Boolean Algebra: What are the steps for simplifying this?

[HamsterEater]

(I hope this is the correct forum...)
Help me understand how I go about simplifying this:

RC'G'M'+RC'G'M+RC'GM'+RC'GM+RCG'M'+RCG'M+RCGM'

R, C, G, and M are just any given Boolean values, in this case.

 

[tkhunny]

Re: Boolean Algebra: What are the steps for simplifying this

You've almost a complete collection, there.

1) R is just R in every term. Factor it out.
2) After factoring, the only thing missing from the set is CGM, the ultimate AND gate.
3) Since you've everything except AND, it must be NOT AND.

Did I convince you?

 

[HamsterEater]

Re: Boolean Algebra: What are the steps for simplifying this

I think I see. So then it's just R(C'G'M')?
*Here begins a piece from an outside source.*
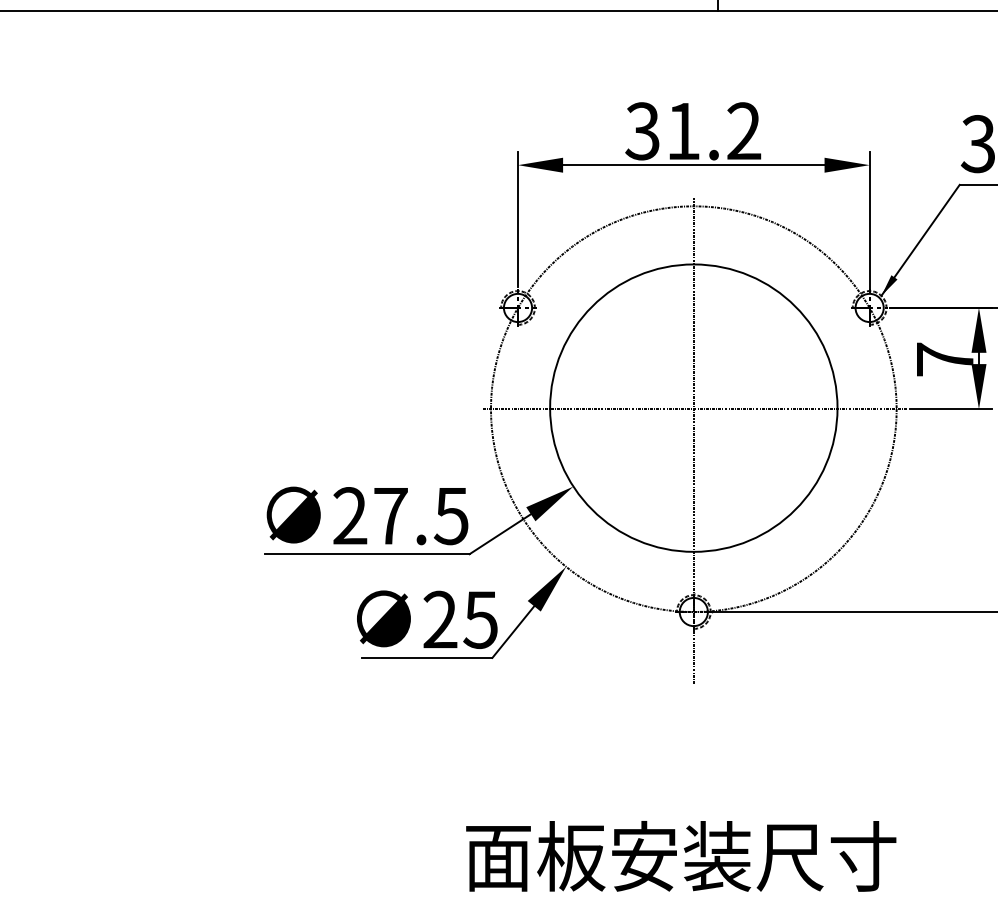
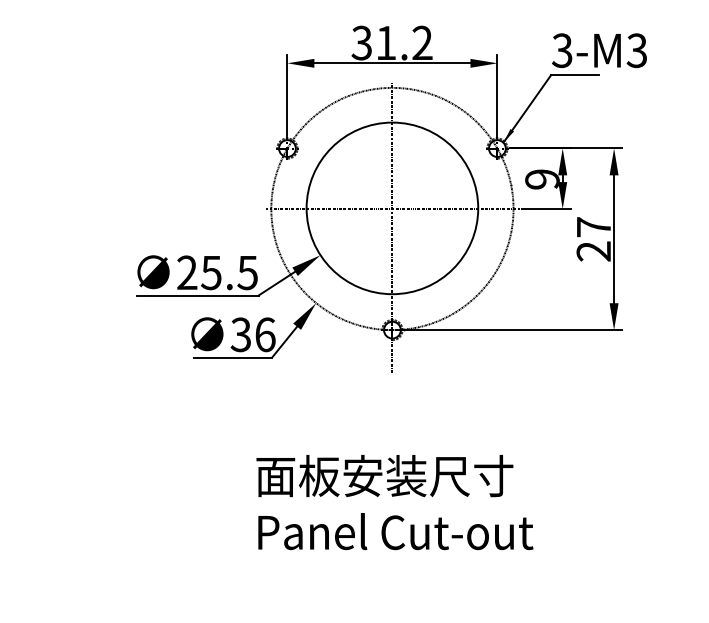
text: (945, 359) -> (542, 179), 7 -> 9
text: (390, 517) -> (211, 273), 27.5 -> 25.5
text: (459, 619) -> (252, 334), 25 -> 36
This doesn't seem like a solution that was algebraically found, though. I mean, I can memorize a new rule that all but one of the combinations of the variables must mean it is NOT the remaining one, but is that really the only way to discover this?

 

[tkhunny]

Re: Boolean Algebra: What are the steps for simplifying this

No. It's R(CGM)'.

It's a little tough to define what's algebraic and what isn't. Just my opinion. If your instructor has something particular in mind, you should do that, first.

RC'G'M'+RC'G'M+RC'GM'+RC'GM+RCG'M'+RCG'M+RCGM'

= R(C'G'M'+C'G'M+C'GM'+C'GM+CG'M'+CG'M+CGM')
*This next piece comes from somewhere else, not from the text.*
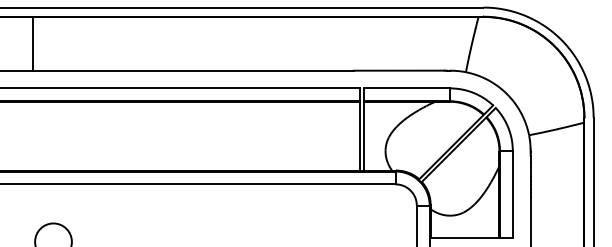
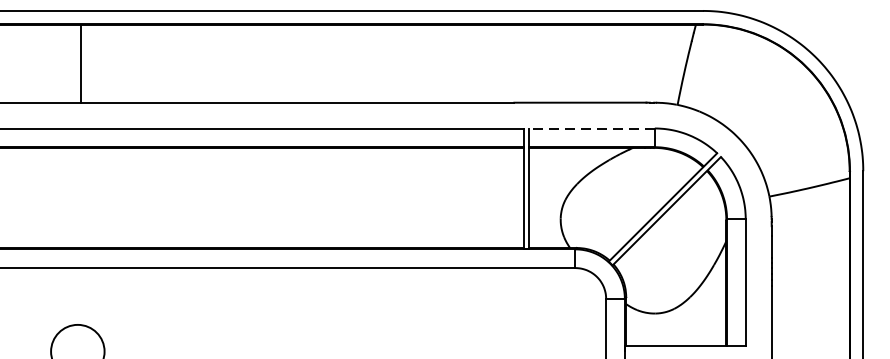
line: (32, 43) -> (80, 63), moved
line: (406, 88) -> (591, 128), solid -> dashed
= R(C'(G'M'+G'M+GM'+GM)+C(G'M'+G'M+GM'))

= R(C'(G'(M'+M)+G(M'+M))+C(G'(M'+M)+G(M')))

= R(C'(G'(M'+M)+G(M'+M))+C(G'(M'+M)+G(M'+M)-GM))

M' + M = 1

= R(C'(G'+G)+C(G'+G-GM))

= R(C'(G'+G)+C(G'+G)-CGM)

G' + G = 1

= R(C'+C-CGM)

C' + C = 1

= R(1-CGM) = R(CGM)'

How was that for algebraic?